Tesla is cutting seven percent of its full-time employee headcount, Elon Musk announced in a company-wide email. The layoffs are expected to affect around 3,000 employees, based on Tesla’s estimated workforce of 45,000 people.
In addition to the cuts, which come after the company’s headcount increased by 30 percent last year, Musk also announced that the company would be retaining, “only the most critical temps and contractors.” The move comes just a day after Tesla said it would be ending its customer referral program in an effort to cut costs.
In a blog post, Musk describes the “most challenging” year in Tesla’s history in which it launched the Model 3, the company’s first mass-market vehicle. Production of the car was beset by difficulties which limited the amount that Tesla could produce and the economies of scale it could achieve.

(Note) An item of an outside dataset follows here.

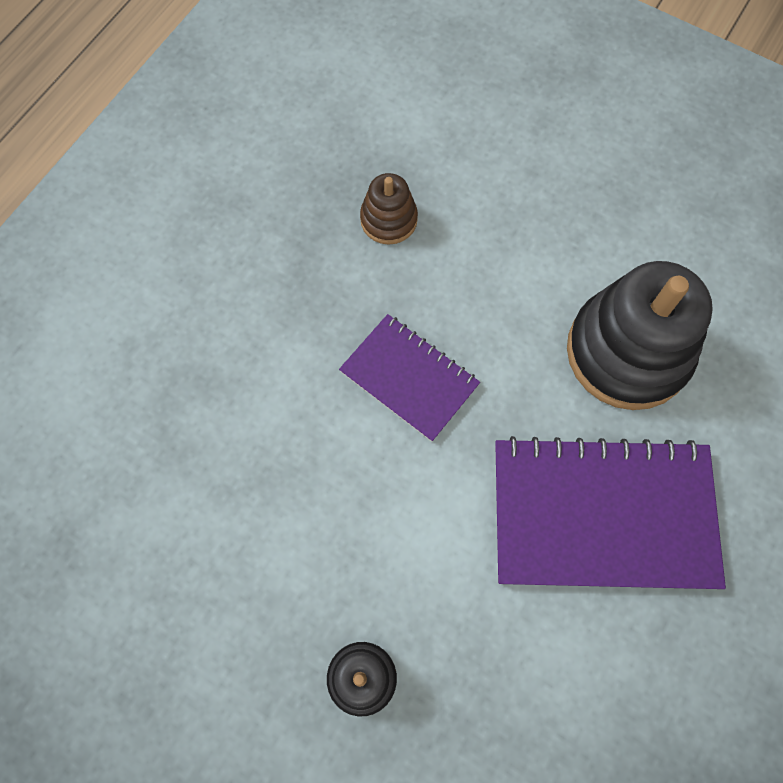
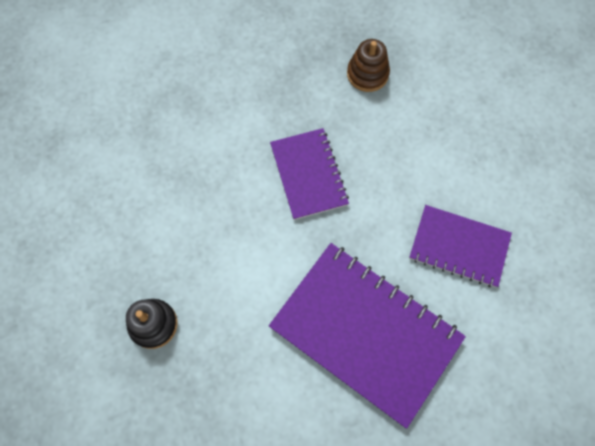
camera: 35 degrees right, 0 degrees up
(628, 352) = (459, 247): black stacking toy -> purple notebook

“Tesla will need to make these cuts while increasing the Model 3 production rate and making many manufacturing engineering improvements in the coming months,” said the Tesla CEO.

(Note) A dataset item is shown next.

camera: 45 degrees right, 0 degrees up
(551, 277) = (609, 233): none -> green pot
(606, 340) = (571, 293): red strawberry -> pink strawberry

Musk noted that Tesla had made a small profit in the last two quarters of 2018, although Q4 profit came in less than Q3. Profitability was helped by focusing on higher-priced versions of the Model 3. Despite having a theoretical base price of $35,000, the cheapest version of the Model 3 currently available costs $44,000.

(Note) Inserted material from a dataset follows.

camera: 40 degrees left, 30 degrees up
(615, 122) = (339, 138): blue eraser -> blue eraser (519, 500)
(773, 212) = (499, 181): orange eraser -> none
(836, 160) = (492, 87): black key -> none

However, Musk said that this will need to change if the company wants to become cost-competitive with fossil fuels, especially since the loss of tax credits will soon make the cars more expensive. The USA’s federal tax credit for electric cars is due to be halved to $1,875 on July 1st, and removed completely on December 31st 2019. The CEO said he wants to start delivering the mid-range Model 3 to all markets starting in May as the company progresses towards producing lower-priced variants of the car.
Responding to the news, Bloomberg notes that Tesla’s shares fell by 5.6 percent in premarket trading.